R.Mikesh, A.Shorzoe Japanese Aircraft, 1910-1941 (Putnam)
Hino No.3 and No.4
Kamikaze-go Aeroplane Hino's efforts to construct a successful aeroplane continued while at Fukuoka. What became the Hino No.3 Aeroplane was actually a modification of an Iga Maitsuru-go. He first tested the aeroplane at Fukuoka on 20 April, 1912, with poor results, then modified it into a seaplane with 2.20m (7ft 2 1/2in) long floats. Giving the aeroplane the designation Hino No.3 Kai or No.4 Kamikaze-go, he made attempts to fly on 25 September, 1912, at Nezumijima Island near Nagasaki, but again, his aeroplane would not become airborne. Disappointed with three consecutive failures and being criticized for being distracted from his military responsibilities, Hino gave up his interest in aviation.
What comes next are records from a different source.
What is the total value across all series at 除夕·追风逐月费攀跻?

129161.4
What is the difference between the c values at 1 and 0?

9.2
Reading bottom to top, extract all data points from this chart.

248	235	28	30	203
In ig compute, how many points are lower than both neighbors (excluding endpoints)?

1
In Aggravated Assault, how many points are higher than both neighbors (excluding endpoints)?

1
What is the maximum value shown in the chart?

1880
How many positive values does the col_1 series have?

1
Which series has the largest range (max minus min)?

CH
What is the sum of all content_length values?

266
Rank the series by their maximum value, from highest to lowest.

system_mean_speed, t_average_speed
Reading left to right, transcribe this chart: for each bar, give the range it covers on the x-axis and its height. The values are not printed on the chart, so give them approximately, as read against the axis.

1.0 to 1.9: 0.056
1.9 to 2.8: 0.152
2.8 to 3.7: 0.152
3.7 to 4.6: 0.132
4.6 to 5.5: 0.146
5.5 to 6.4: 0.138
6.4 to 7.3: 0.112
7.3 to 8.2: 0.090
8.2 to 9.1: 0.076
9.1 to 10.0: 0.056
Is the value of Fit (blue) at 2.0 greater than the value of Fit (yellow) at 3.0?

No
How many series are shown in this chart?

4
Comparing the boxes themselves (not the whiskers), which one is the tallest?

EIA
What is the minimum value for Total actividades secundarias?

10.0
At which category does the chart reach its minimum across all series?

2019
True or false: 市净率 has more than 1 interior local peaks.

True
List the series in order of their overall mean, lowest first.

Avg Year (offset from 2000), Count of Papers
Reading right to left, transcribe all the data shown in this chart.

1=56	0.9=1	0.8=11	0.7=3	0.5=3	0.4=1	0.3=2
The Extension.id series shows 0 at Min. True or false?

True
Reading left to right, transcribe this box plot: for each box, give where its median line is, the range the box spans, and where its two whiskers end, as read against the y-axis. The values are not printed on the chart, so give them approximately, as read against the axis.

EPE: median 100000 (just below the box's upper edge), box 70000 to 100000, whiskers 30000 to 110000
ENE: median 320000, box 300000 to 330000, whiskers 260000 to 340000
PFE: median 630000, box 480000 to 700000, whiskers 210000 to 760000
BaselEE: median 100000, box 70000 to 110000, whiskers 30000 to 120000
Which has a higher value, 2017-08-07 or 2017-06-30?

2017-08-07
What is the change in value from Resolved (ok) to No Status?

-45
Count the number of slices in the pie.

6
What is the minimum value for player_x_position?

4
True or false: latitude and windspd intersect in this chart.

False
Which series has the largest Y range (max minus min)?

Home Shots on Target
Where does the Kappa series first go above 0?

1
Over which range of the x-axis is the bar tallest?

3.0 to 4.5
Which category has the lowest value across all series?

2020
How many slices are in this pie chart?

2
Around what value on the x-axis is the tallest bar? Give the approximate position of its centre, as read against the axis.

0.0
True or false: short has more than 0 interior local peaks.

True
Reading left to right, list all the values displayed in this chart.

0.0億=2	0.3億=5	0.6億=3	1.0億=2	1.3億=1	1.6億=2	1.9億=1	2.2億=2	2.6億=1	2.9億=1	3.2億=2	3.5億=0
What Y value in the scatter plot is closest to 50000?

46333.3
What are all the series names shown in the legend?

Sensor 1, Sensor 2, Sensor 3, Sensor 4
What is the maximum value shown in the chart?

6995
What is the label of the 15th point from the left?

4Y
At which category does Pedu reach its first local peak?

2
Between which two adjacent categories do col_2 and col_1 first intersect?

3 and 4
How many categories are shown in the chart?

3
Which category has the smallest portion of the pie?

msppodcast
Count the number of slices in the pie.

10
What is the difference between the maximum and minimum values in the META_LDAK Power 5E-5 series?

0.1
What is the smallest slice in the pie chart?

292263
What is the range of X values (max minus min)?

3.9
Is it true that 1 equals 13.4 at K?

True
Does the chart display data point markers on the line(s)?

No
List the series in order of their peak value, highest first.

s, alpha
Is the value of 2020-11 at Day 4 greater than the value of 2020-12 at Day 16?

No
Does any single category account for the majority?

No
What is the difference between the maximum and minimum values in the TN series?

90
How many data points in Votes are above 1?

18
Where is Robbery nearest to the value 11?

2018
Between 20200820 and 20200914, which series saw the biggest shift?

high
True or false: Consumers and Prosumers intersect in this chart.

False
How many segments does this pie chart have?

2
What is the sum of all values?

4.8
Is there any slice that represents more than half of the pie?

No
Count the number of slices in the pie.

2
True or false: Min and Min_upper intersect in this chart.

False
His interest was rekindled and he created a tailess glider in 1937, the development of which was taken over by Kayaba Manufacturing Works (Kayaba Seisakusho) and then by Hidemasa Kimura of the Aeronautical Research Institute of Tokyo Imperial University. Designated HK-1 (Hino Kayaba), it was built by Itoh Aeroplane Co Ltd.
Kumazo Hino, despite the lack of success with his early designs is looked upon as a major pioneer of japanese aviation. He died on 15 january, 1946, at his home in Azabu, Tokyo, at the age of 67.